When users log into your product-market fitted app, they are there to complete a task not to learn a new design language.

When is this line of reasoning wrong?

There’s one exception that may prove this curmudgeoned line of thinking wrong: Slack. Slack took the time early on to add a level of visual polish and sophistication usually not seen in a product at such an early stage. Is that a driving reason for its success to date, or is that just camouflage for some other problem they elegantly solved? Would Slack still have shattered SaaS growth records were it to look like Salesforce?

The Great Slackening still should be taken as the exception.5 The rest of the startup world is still processing it. Mimicking their decisions outright probably won’t work for your young company. Put another way: “X but designed better” is not an effective recipe for success.

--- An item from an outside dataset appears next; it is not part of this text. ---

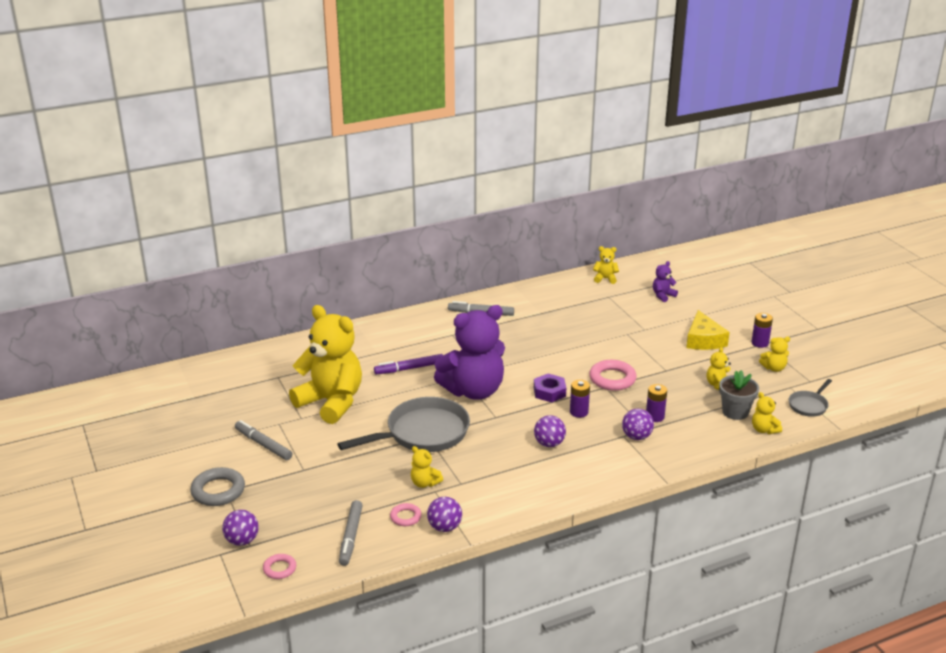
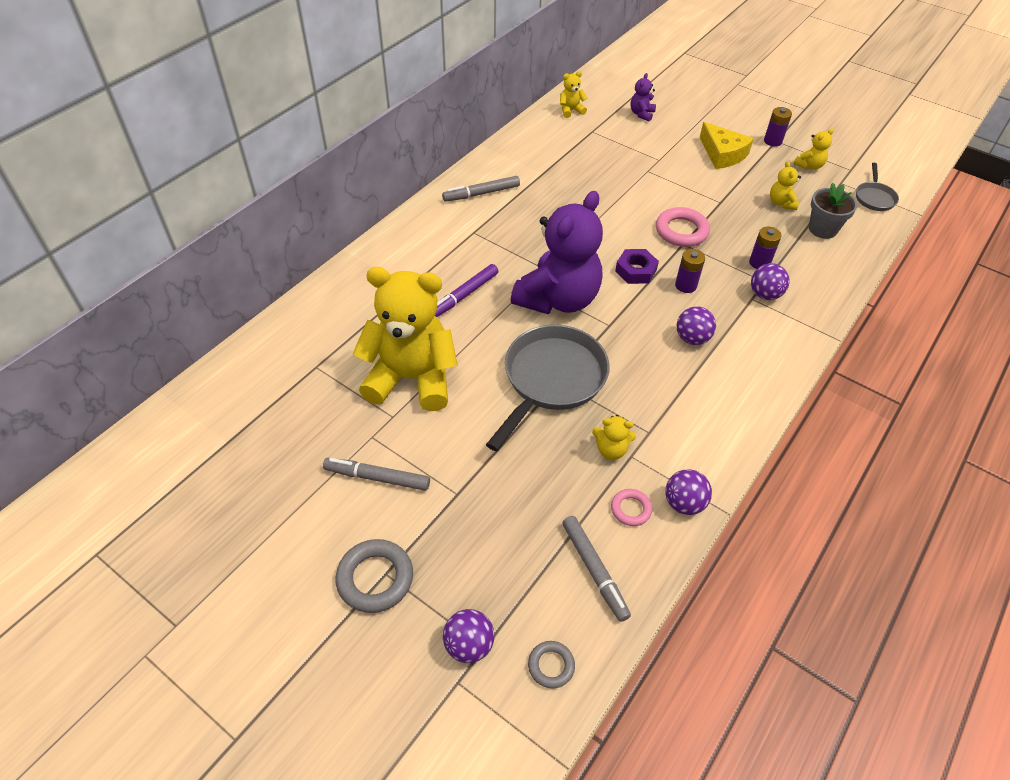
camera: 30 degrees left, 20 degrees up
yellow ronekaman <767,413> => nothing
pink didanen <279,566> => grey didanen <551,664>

Not an excuse for stagnation

This post is not an excuse for eschewing all design improvements in your app. Rather, it should convince of you of two things:

  1. A visually-pleasing design is still not a requirement for a successful business as of 2016, and
  2. Design improvements should be made incrementally.

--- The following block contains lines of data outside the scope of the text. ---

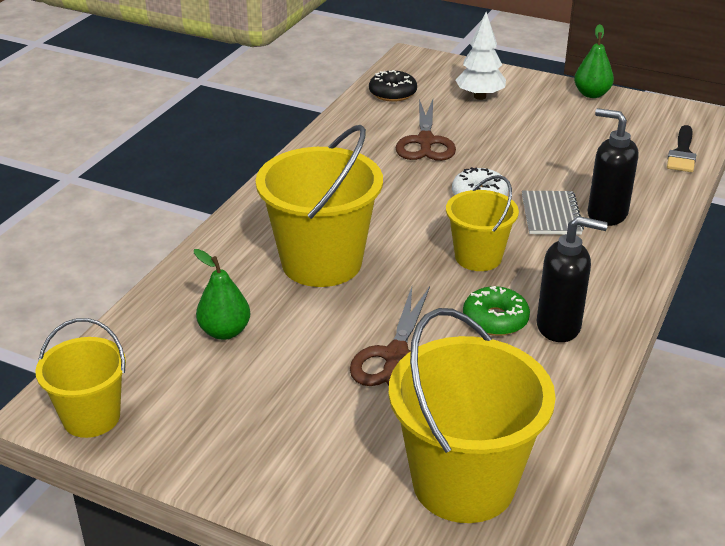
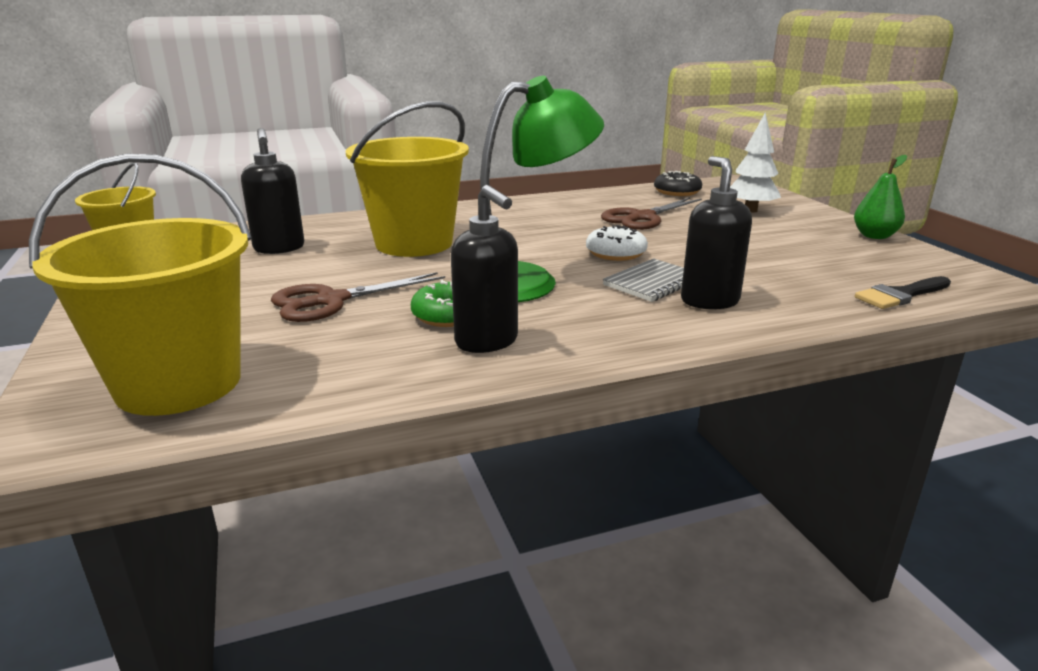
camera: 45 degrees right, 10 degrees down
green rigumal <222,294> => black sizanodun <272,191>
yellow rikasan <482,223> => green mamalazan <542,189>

Make a functional but ugly company, and focus on revenue growth. Incrementally improve your design language along the way. The first version will be a cute screenshot to reflect upon while you ring the opening bell at Nasdaq, or whatever your end-game success story may be.

In short, lose your edge.


Special thanks to X, X, X, and X for reading early drafts of this post.

  1. Most of this post will rub folks the wrong way who are not incrementalists. Over the years, I’ve learned I am very much an incrementalist as opposed to a completionist. I recommend the Rands in Repose “Incrementalists & Completionists” post for a primer on the matter. 

  2. I’ve driven the purchasing decisions for several services within imgix where we couldn’t sign up or even get a trial account. I had never made a SaaS purchasing decisions like this before, but still have yet to be totally bitten by this practice. Instead of getting a demo account, you’re usually treated to a Google Hangout or WebEx with a sales rep driving a test account. This prevents prospects from self-qualifying themselves out of the sales process due to complicated setup procedures. 

  3. I shouldn’t crap on Salesforce too much, they are extending an honest effort with the Lightning Design System. Still, this is not generally available on most Salesforce installs without some extra configuration, which tells me this updated look is likely stuck in internal political limbo. 

  4. My parents don’t run Windows XP, but you know what I’m talking about. 

  5. Slack is such an outlier in SaaS that it’s about as effective as using Apple as an example. Everything about it is over-generalized and rose-colored.